In my many years of teaching classes, a certain problem reoccurs over and over again, one that is frustrating for the teacher as well as the student. Between class lessons, the student fails to achieve the required knitting to be prepared to learn the next step. They fall behind and, more often than not, they then give up on the project all together. For me, this is a problem that can be addressed by simply setting goals and doing your very best to achieve them.
I have so much knitting that I want to achieve that the only way for me to do it all is to set goals for each day. I will share the method I use, but please do whatever works for you. When I start a project, I time myself to see how long it takes me to do a row or a round of knitting. For example, if I can get a row done in fifteen minutes, then I can get four rows done in an hour. Then I determine how many inches that four rows will make and from there I decide how many inches I want/need to achieve that day. I can then estimate how long my project will require for completion. It is much less stressful and overwhelming for me to work like this because I make steady progress and I can see the light at the end of the tunnel.

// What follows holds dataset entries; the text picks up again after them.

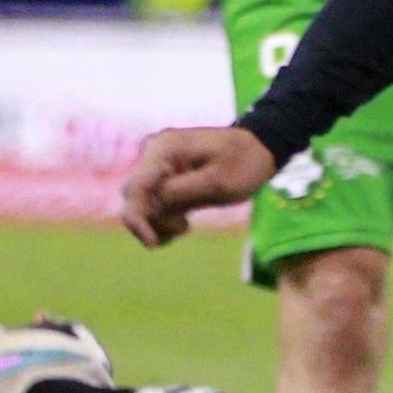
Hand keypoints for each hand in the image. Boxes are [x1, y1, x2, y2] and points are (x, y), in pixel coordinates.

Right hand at [119, 126, 275, 248]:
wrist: (259, 150)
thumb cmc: (245, 163)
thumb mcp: (219, 181)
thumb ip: (181, 192)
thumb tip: (151, 204)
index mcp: (164, 150)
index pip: (136, 188)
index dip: (137, 218)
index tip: (153, 243)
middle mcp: (154, 155)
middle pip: (133, 197)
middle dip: (152, 221)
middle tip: (184, 227)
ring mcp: (158, 166)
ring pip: (141, 204)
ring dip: (158, 222)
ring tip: (185, 226)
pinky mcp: (164, 179)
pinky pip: (153, 204)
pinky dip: (162, 219)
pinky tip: (182, 225)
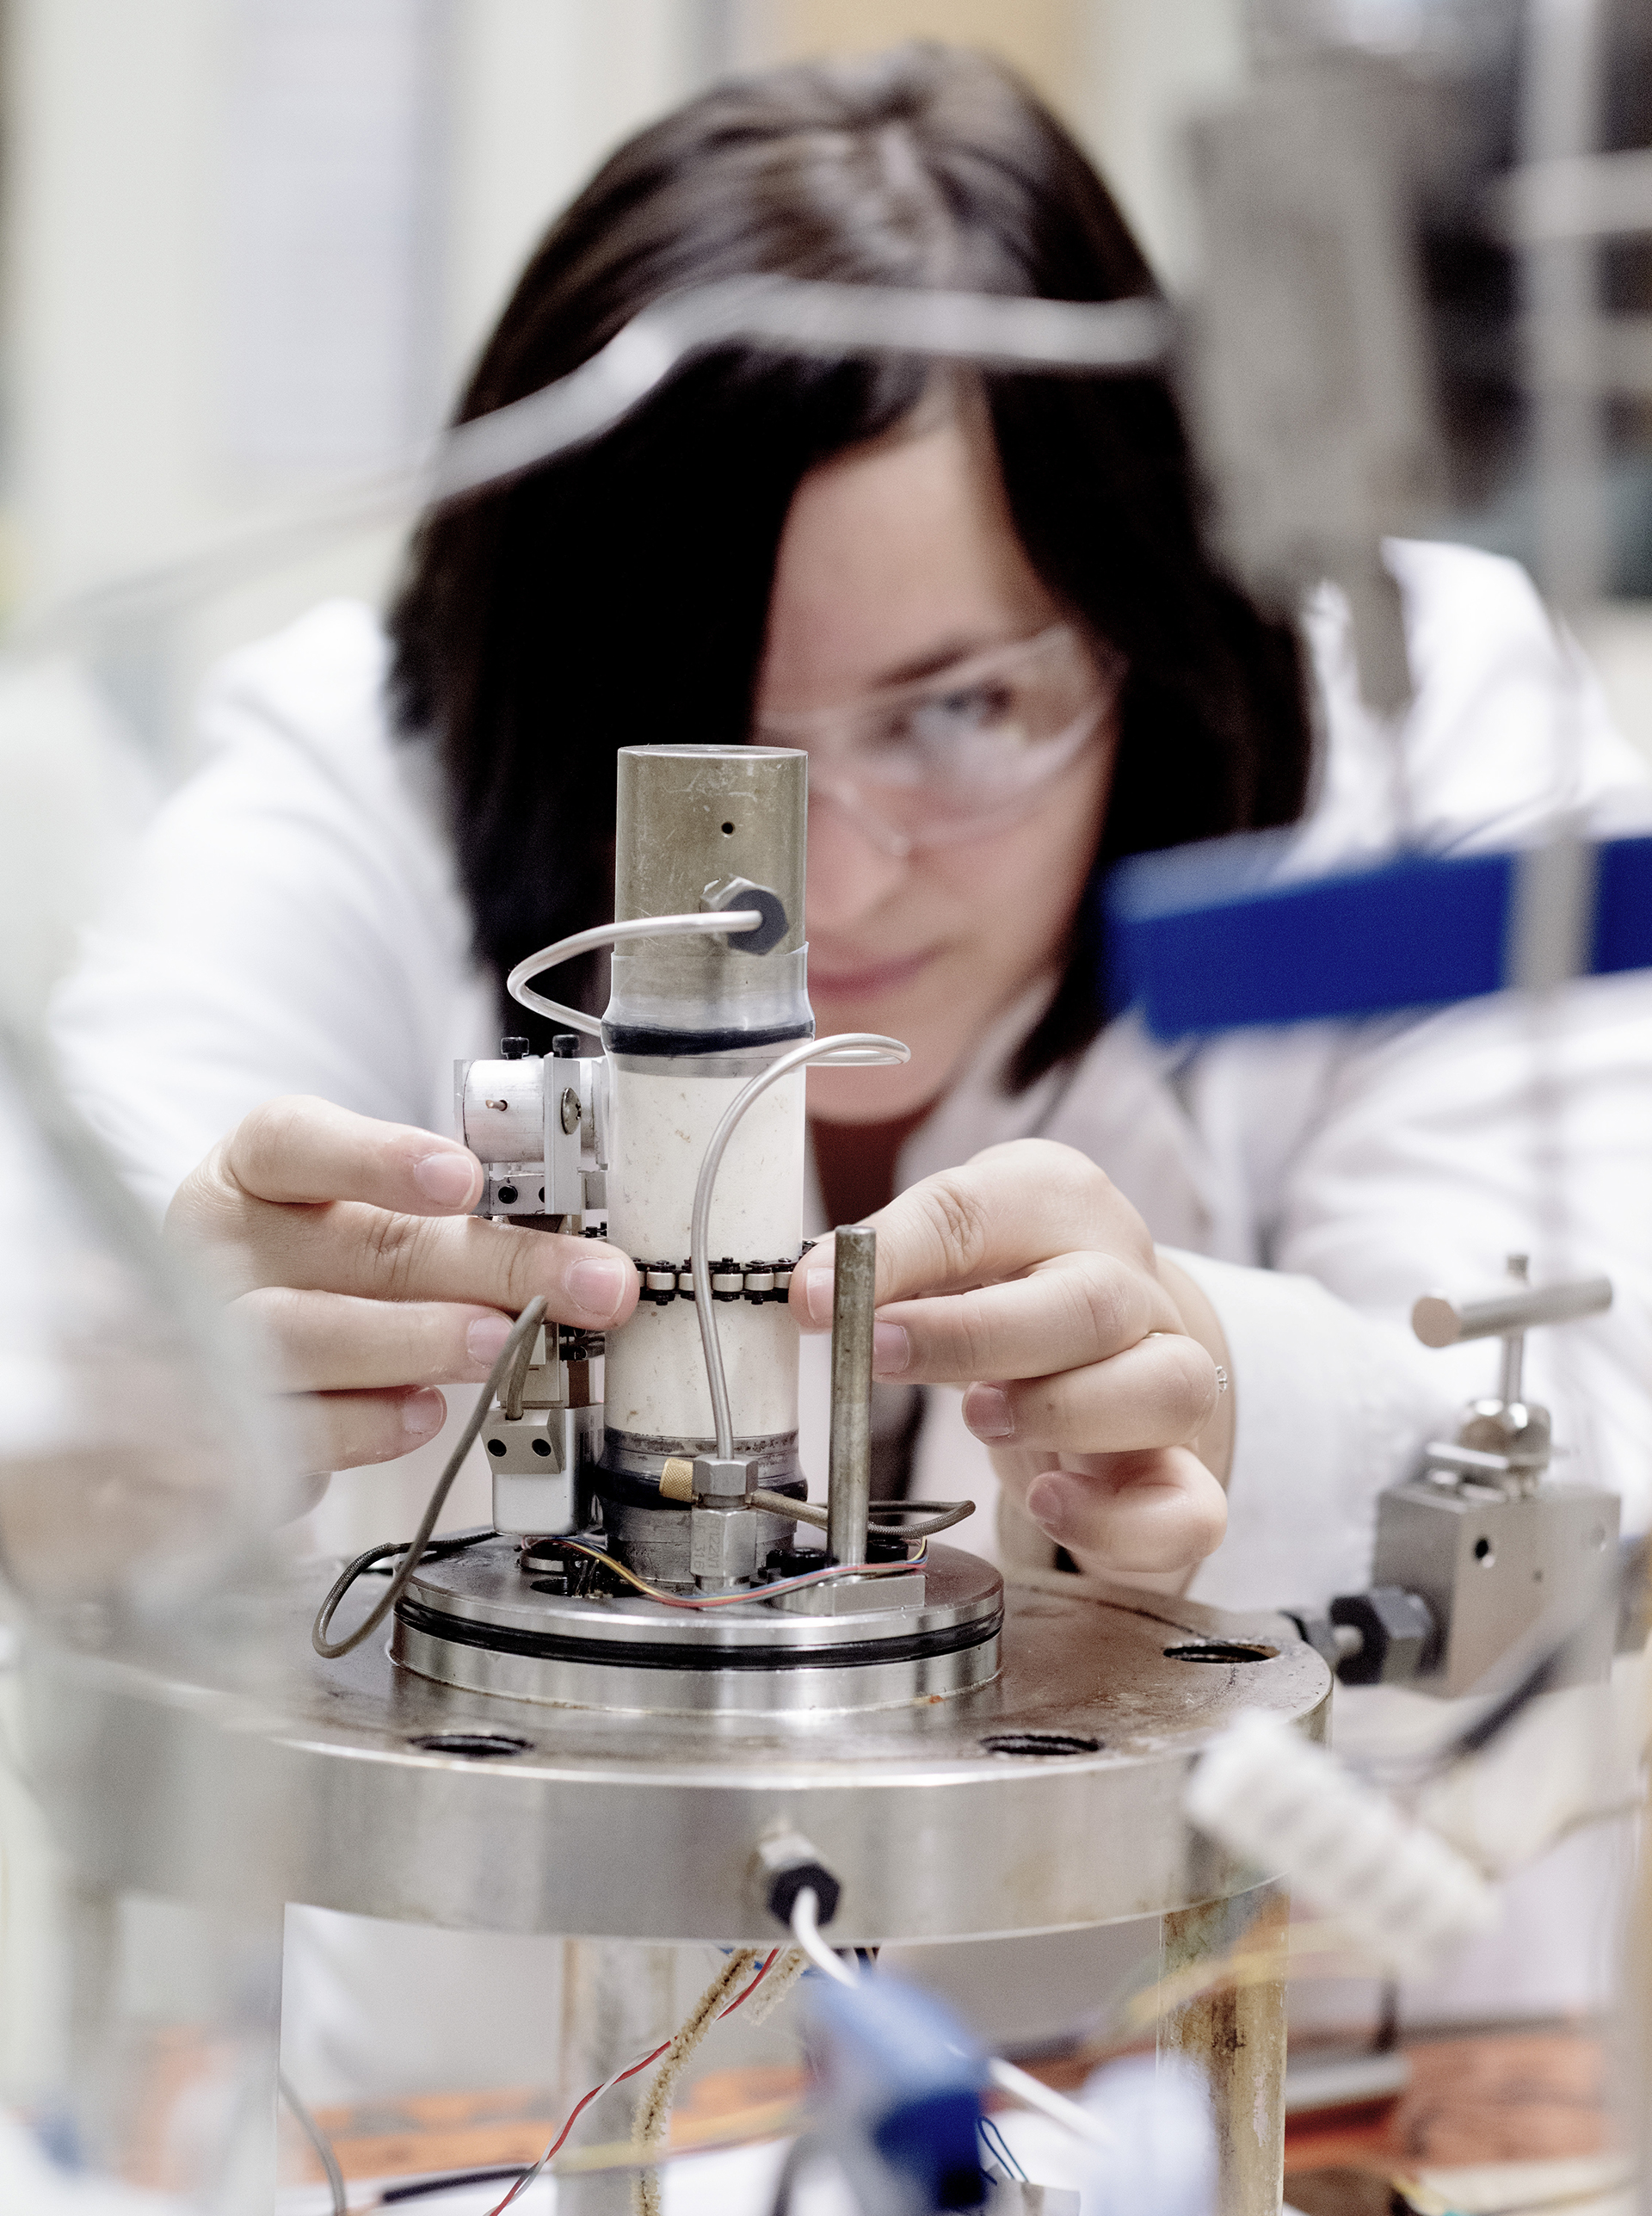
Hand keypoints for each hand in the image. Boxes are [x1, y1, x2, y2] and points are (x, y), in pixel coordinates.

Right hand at [166, 1096, 637, 1474]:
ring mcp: (205, 1340)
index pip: (299, 1143)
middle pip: (356, 1249)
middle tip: (585, 1286)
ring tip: (504, 1346)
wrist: (217, 1345)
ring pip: (309, 1339)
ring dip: (421, 1342)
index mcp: (254, 1170)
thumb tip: (582, 1260)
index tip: (467, 1179)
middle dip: (486, 1268)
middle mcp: (221, 1248)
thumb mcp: (365, 1212)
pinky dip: (366, 1426)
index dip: (380, 1159)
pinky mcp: (217, 1430)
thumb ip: (450, 1219)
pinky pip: (292, 1432)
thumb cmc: (317, 1261)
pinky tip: (425, 1414)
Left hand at [790, 1138, 1229, 1581]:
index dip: (893, 1256)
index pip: (977, 1213)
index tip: (814, 1299)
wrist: (1113, 1329)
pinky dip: (1116, 1518)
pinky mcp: (1185, 1473)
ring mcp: (1173, 1377)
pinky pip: (1187, 1508)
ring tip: (980, 1419)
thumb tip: (814, 1296)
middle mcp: (1131, 1286)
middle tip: (880, 1355)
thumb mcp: (947, 1248)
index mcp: (1059, 1204)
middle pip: (1087, 1304)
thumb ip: (888, 1268)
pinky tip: (1050, 1505)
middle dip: (972, 1336)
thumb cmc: (1011, 1283)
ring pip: (1165, 1390)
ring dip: (1062, 1410)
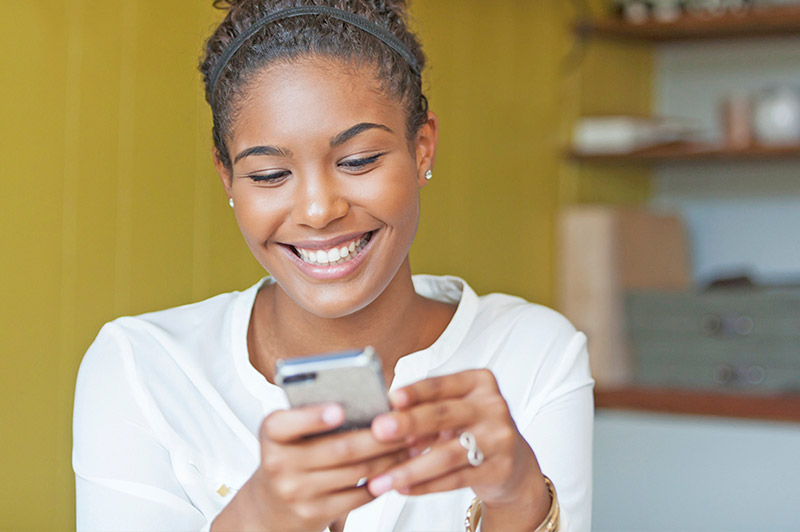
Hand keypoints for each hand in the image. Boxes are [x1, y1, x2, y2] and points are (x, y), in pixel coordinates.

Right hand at [211, 403, 407, 531]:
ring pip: (356, 471)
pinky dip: (381, 480)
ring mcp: (297, 492)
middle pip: (340, 448)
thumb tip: (366, 401)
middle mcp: (279, 464)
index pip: (286, 422)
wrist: (270, 507)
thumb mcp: (289, 433)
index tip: (340, 410)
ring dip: (389, 457)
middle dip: (379, 436)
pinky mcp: (315, 514)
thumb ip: (316, 415)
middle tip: (404, 424)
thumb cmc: (288, 458)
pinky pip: (358, 496)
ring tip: (408, 444)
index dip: (314, 417)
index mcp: (272, 434)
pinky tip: (396, 469)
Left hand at [366, 370, 550, 529]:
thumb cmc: (473, 428)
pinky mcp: (500, 469)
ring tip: (383, 478)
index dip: (416, 391)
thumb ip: (425, 409)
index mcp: (479, 382)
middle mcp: (493, 406)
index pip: (441, 384)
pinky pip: (456, 479)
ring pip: (448, 454)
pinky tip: (404, 488)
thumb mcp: (454, 410)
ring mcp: (499, 438)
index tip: (392, 398)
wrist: (514, 462)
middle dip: (409, 423)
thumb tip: (382, 416)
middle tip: (379, 431)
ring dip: (411, 468)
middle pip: (444, 415)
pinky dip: (427, 485)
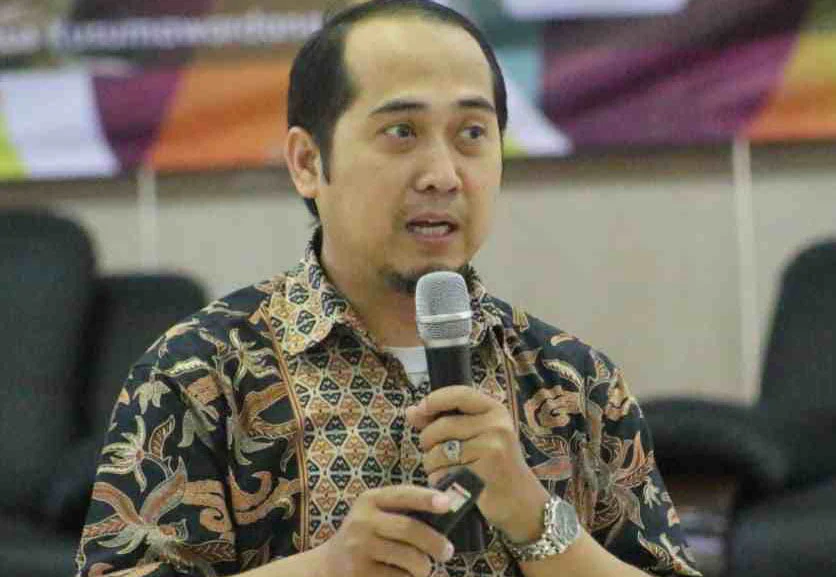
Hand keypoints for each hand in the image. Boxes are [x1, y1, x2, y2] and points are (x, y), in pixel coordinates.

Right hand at [315, 485, 455, 576]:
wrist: (328, 565)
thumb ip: (403, 510)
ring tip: (425, 567)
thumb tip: (446, 509)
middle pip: (410, 529)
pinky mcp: (360, 573)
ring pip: (409, 558)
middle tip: (447, 552)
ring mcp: (360, 548)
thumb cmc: (365, 536)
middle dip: (436, 542)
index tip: (447, 503)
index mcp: (370, 500)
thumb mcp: (375, 514)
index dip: (427, 498)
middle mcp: (362, 521)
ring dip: (425, 566)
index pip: (403, 495)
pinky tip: (408, 576)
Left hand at [405, 386, 549, 541]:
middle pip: (441, 426)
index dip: (435, 399)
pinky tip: (453, 483)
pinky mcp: (483, 473)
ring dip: (432, 464)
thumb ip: (444, 420)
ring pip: (438, 451)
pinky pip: (444, 472)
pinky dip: (440, 480)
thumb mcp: (475, 435)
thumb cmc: (493, 464)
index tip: (421, 409)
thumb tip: (411, 411)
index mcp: (495, 410)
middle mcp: (496, 425)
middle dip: (428, 441)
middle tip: (437, 452)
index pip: (459, 394)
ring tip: (447, 469)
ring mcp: (492, 448)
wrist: (522, 501)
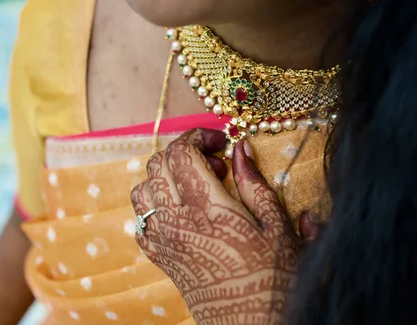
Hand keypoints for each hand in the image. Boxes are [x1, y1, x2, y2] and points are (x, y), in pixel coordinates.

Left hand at [130, 128, 303, 324]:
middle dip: (183, 150)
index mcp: (206, 208)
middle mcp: (175, 221)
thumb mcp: (276, 227)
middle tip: (214, 163)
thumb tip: (240, 148)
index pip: (180, 152)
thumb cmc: (274, 281)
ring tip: (196, 186)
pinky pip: (140, 219)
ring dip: (165, 175)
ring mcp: (162, 241)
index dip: (197, 135)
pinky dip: (154, 204)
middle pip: (157, 163)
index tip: (220, 140)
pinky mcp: (159, 258)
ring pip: (142, 189)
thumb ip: (255, 183)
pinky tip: (181, 211)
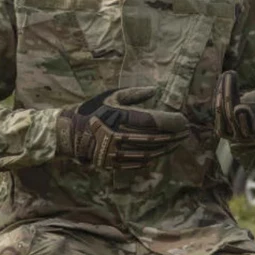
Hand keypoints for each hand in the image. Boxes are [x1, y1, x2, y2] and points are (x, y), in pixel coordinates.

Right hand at [56, 87, 188, 168]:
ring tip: (179, 142)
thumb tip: (155, 90)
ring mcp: (115, 152)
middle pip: (155, 138)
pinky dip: (154, 157)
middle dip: (174, 135)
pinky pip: (138, 162)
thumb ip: (135, 94)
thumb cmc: (92, 110)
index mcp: (119, 116)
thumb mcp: (111, 96)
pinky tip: (163, 152)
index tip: (184, 121)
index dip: (172, 122)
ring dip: (167, 148)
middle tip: (187, 132)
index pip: (154, 121)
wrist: (68, 134)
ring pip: (149, 152)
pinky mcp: (112, 163)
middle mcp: (118, 135)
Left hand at [214, 71, 254, 141]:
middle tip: (234, 92)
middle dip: (234, 105)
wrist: (249, 117)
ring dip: (225, 95)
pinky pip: (219, 119)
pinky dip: (218, 102)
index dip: (249, 121)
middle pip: (238, 121)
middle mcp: (248, 135)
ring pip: (227, 117)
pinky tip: (220, 86)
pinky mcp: (223, 131)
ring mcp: (234, 135)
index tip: (243, 108)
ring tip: (227, 76)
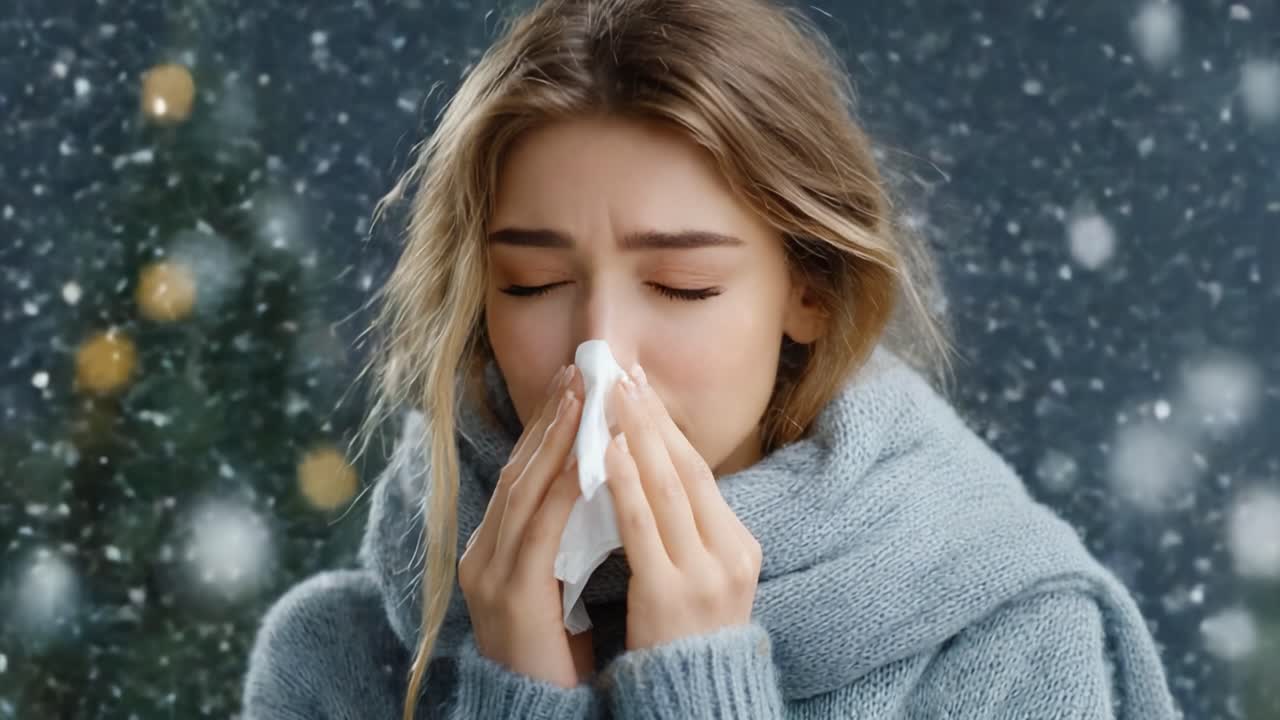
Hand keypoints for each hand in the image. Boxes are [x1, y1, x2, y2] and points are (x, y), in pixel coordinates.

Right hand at [458, 364, 595, 686]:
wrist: (539, 714)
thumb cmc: (557, 654)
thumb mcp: (556, 583)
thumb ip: (563, 537)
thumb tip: (596, 483)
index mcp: (494, 550)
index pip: (523, 474)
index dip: (547, 427)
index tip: (574, 385)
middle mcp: (483, 555)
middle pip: (519, 471)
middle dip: (550, 419)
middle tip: (579, 371)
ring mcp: (491, 575)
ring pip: (525, 491)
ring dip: (556, 440)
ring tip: (581, 396)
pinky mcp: (511, 596)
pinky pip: (539, 531)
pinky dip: (562, 489)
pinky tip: (585, 459)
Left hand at [603, 364, 762, 651]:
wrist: (693, 698)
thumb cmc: (685, 640)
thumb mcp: (703, 579)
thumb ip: (688, 531)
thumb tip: (654, 474)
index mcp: (740, 547)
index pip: (699, 472)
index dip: (666, 426)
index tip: (638, 386)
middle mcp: (730, 554)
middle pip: (685, 469)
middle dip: (651, 416)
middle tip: (621, 371)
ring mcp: (704, 573)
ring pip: (667, 487)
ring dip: (636, 434)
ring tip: (610, 394)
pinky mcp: (670, 593)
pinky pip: (643, 526)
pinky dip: (625, 483)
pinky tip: (607, 450)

A student of mine uses a variation of this. She figures out how much time she has to knit each day, typically about two hours in the evening about five days per week, and then figure how many rows, rounds or inches she can get done in that time. So, if she is working on a project that takes her ten minutes per round, she can get twelve rounds done in her allotted knitting time. If twelve rounds equal two inches, then it is fairly simple to figure out how long the project will take her.
Even if you are working on a large project, goal-setting like this can help you see regular progress on your project, which is always an encouragement to continue.
Additionally, I adhere to the “fifteen minutes a day” rule for learning a new skill: Only work on a new knitting technique for fifteen minutes each day, and before you know it, you will have it mastered.
However, I also advise my students to be gentle with themselves if they miss a goal for a certain day. It’s ok, life happens, and it is only knitting. We don’t need one more thing to feel guilty about. Just get up the next day and work toward that goal.